** Opening DATA EXTRACT block **

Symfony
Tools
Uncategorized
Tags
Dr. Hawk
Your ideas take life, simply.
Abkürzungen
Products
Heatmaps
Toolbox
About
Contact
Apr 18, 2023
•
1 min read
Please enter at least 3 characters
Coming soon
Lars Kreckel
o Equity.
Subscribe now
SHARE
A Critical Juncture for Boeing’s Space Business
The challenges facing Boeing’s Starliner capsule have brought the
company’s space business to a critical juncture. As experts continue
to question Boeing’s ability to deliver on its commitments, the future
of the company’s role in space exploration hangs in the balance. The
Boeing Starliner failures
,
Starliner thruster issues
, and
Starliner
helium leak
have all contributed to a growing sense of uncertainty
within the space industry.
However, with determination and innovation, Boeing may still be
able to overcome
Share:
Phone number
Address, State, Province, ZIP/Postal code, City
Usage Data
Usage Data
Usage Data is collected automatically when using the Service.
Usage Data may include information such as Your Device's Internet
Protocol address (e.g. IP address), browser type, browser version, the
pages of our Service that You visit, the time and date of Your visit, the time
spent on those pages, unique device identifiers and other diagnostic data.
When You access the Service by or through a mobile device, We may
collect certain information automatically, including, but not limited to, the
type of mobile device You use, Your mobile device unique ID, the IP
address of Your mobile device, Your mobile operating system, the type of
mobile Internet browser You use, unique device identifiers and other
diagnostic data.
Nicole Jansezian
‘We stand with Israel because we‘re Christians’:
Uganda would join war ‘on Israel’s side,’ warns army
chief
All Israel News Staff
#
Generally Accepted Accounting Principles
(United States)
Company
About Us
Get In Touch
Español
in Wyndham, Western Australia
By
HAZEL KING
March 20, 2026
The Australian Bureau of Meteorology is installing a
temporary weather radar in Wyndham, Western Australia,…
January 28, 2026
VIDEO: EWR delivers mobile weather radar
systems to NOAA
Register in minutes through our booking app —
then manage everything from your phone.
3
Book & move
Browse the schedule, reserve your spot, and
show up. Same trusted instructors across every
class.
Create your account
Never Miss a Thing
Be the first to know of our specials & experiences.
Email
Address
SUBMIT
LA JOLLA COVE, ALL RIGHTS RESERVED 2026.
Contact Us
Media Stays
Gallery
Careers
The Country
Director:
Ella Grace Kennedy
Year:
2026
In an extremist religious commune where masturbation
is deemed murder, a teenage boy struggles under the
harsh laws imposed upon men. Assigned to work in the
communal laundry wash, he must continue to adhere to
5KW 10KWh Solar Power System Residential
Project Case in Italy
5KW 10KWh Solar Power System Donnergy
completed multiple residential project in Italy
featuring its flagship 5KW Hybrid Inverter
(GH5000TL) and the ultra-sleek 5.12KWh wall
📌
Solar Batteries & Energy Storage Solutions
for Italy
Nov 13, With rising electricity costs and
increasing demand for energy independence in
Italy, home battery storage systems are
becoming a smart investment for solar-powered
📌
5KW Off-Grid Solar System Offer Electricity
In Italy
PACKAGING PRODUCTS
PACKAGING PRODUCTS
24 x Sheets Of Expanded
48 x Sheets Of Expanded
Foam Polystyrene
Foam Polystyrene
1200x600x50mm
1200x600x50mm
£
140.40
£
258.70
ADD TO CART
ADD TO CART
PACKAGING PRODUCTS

** Closing DATA EXTRACT block **

Taking the records above, retype every line from the one with "March 20, 2026" down to the one with "Register in minutes through our booking app —", exactly and with nothing else.

March 20, 2026
The Australian Bureau of Meteorology is installing a
temporary weather radar in Wyndham, Western Australia,…
January 28, 2026
VIDEO: EWR delivers mobile weather radar
systems to NOAA
Register in minutes through our booking app —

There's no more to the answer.